I sold it recently and bought the Oak Park table top... I agree with Mike. Best thing I ever did. I built the base and the cabinet for it based on the Oak Park instructions and made a few mods to it. It's one of the best designs and it allows me to use my Gifkin easily and enough room to put my Incra Jig from Rockler on it. Do consider it... it's a nice design and if you ever have a fancy to make box joints, the Oak Park box joint jigs are the best and simplest around and they fit nicely in the predrilled Oak Park top even thought they can be used on almost any table. It's a great set up... no need to go the whole system but the top itself is a great value. You can add on to it as you have the need. 

http://us.oak-park.com/catalogue.html?list=BYOT--

Corey


----------



## Noddy (Aug 31, 2007)

Mike / Corey- 

I never knew the table / kit existed. I list what I see in the picture, but would love to see some additional detail on the plate / fence. If either of you have that and would be willing to snap a few picks, I'd be most appreciative. 

What I've learned in the few hours that I've been using the one I picked up is I want more adjustment in the fence, a larger workspace, and a basic fence is perfectly OK with me. The two biggest things I see are the space and the basic element of the fence. I think this is why I was drawn to the Benchdog fence, and was considering it. 

Thanks for the info! I'll certainly keep that in mind. My suspicion at this point is that I'll end up with something very basic, yet endlessly functional. So a large workspace, flat / large plate and either a store bought fence, or something as simple as a true square piece of material (alum. comes to mind, or a nice hunk of lexan) and some clamps. (did I really use the word 'hunk' there?) 

Thanks again for the input. Would welcome addition picks if you have them!


----------



## Noddy (Aug 31, 2007)

I just found this link here: http://www.routerforums.com/show-n-tell/4896-my-router-haven-photo-tour.html

Lots of picks of the Router Workshop table. 
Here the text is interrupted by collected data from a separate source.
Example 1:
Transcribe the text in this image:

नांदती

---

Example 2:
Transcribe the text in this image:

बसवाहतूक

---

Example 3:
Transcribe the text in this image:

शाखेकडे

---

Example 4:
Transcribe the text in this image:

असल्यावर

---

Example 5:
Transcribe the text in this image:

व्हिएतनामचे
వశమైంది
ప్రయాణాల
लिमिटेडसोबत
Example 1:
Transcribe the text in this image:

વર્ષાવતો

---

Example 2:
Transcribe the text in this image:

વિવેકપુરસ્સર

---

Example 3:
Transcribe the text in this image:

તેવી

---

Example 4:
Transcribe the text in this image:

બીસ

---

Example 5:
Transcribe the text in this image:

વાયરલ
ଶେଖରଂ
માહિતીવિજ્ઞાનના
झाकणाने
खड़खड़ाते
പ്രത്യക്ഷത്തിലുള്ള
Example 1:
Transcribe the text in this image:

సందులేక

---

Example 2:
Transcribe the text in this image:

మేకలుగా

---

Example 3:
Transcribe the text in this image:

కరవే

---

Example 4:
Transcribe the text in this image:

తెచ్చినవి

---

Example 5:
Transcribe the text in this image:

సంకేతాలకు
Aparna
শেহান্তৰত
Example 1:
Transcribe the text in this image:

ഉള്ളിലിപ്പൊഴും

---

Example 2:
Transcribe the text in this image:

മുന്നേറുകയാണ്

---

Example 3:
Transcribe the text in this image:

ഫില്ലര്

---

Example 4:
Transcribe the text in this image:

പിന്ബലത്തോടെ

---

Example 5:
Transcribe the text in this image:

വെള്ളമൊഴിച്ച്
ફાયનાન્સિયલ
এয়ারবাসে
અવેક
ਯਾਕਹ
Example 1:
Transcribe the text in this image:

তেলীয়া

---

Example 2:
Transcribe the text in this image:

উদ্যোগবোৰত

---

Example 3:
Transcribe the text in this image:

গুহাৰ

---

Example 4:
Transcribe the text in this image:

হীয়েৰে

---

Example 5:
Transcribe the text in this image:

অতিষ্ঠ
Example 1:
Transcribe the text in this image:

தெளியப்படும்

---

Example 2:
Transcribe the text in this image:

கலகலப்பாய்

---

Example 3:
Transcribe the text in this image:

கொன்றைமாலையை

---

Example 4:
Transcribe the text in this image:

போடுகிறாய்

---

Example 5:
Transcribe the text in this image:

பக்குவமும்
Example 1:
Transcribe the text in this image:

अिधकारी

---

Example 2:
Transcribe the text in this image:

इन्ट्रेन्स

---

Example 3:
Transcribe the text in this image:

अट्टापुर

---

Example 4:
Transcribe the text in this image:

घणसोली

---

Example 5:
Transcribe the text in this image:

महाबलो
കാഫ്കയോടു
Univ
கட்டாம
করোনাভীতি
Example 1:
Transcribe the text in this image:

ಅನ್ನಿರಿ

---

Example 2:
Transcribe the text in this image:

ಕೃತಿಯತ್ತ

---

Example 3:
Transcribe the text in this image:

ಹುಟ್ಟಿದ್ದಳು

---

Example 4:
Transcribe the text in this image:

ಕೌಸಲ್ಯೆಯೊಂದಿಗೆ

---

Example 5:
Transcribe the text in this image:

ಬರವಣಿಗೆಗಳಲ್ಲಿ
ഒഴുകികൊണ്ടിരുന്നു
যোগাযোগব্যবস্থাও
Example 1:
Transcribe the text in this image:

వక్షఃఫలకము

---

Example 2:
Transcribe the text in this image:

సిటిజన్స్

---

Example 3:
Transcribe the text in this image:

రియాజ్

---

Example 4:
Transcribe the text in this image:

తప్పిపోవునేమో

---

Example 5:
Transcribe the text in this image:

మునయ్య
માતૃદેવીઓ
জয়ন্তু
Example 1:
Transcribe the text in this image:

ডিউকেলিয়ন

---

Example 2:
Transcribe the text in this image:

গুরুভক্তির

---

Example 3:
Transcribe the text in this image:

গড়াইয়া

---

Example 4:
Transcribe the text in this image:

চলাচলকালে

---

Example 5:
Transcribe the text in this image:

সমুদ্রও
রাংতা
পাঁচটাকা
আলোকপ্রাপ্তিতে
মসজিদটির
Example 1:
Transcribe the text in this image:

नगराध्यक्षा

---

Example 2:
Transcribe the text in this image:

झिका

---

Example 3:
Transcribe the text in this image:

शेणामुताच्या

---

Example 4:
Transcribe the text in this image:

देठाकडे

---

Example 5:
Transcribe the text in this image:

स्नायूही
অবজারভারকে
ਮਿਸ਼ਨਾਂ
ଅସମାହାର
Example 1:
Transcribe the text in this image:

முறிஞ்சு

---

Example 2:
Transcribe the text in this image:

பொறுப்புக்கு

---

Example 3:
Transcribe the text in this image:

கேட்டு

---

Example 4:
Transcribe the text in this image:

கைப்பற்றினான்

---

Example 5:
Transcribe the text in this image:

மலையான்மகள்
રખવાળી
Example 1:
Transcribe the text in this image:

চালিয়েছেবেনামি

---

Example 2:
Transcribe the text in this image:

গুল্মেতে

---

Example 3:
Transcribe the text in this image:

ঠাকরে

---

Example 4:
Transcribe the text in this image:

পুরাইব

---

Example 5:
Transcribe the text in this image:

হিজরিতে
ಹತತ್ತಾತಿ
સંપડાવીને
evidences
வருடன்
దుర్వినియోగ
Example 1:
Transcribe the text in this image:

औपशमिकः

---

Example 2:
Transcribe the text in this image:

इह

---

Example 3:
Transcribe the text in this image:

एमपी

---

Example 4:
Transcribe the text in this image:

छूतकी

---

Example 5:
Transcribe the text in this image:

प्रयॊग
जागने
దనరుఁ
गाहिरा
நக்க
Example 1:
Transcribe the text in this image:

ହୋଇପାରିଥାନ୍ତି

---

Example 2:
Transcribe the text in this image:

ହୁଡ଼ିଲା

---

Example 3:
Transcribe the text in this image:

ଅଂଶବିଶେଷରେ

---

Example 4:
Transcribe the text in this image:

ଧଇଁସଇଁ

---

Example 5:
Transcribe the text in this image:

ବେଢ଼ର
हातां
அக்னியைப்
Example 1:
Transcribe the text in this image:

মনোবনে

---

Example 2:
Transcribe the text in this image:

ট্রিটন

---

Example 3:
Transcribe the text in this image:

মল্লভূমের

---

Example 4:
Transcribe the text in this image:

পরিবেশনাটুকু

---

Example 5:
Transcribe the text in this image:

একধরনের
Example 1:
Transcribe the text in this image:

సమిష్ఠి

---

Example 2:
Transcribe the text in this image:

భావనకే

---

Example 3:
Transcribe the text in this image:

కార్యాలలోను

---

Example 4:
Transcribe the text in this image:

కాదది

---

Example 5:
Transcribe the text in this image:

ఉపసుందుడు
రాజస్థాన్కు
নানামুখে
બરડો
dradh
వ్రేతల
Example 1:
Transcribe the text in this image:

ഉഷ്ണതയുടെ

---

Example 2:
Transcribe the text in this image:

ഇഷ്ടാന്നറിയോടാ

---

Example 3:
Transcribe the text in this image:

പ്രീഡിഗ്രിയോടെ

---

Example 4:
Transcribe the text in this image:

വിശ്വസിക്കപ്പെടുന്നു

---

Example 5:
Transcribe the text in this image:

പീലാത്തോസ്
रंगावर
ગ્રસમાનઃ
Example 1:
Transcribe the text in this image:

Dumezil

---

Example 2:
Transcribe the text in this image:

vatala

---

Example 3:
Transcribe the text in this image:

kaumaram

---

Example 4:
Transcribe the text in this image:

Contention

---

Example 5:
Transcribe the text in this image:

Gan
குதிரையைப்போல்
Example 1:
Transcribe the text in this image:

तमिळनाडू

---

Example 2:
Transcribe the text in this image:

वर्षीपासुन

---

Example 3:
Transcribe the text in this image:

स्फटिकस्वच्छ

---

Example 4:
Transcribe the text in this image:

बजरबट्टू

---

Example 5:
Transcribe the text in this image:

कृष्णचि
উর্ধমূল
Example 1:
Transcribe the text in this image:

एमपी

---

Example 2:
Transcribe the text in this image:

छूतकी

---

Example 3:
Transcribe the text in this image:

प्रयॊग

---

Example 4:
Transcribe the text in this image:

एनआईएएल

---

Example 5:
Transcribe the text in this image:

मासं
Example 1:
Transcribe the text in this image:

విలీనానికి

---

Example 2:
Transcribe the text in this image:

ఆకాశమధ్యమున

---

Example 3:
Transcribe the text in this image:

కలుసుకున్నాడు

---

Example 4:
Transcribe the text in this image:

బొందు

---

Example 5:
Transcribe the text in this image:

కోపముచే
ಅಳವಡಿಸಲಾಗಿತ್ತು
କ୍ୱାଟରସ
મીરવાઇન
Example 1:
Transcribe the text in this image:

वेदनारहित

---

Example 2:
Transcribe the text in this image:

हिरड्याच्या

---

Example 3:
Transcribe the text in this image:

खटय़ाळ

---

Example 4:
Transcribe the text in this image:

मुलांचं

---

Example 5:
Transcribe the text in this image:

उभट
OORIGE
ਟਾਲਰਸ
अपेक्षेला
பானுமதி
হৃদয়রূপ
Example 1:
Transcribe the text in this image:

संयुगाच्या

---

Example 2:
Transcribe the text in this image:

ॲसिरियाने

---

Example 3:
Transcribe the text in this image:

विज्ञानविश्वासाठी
Pretty much spot on with what I'm looking for and the more I look at the *ultra* simple fence system, the more I become a fan of it.


----------



## Mike (Nov 22, 2004)

You will find photos of us using a Router Workshop table in the "Sawdust Saturday" threads in the Lobby.


----------



## challagan (Feb 7, 2006)

Heading off to work myself, but check out the Router Workshop on the Woodworking Channel.com

The schedule is broke now that I think of it. Do yourself a favor and spend the money for the Series 1 DVD at Oak Park. It will show you about everything you can do on that table and more. Those were the original Router Workshop shows from 1995. 

Corey


----------



## thisoldman (Aug 27, 2007)

Noddy,
I bought this top about a month ago. It is o k, but I wish I had gotten the bigger one. Kind of small for a heavy router-PC 7529. I built the leg assy from pine 2x4 m&t joints. Works out very well. The insert ring is kinda thin, would like more support at the bit.
good luck. 
thisoldman


----------



## cnse55 (Jul 25, 2006)

It's on clearance since their metal leg version is be rolled out. It use a std plate, like the free-standing model.
http://www.rockler.com/product.cfm?page=18031&filter=router table


----------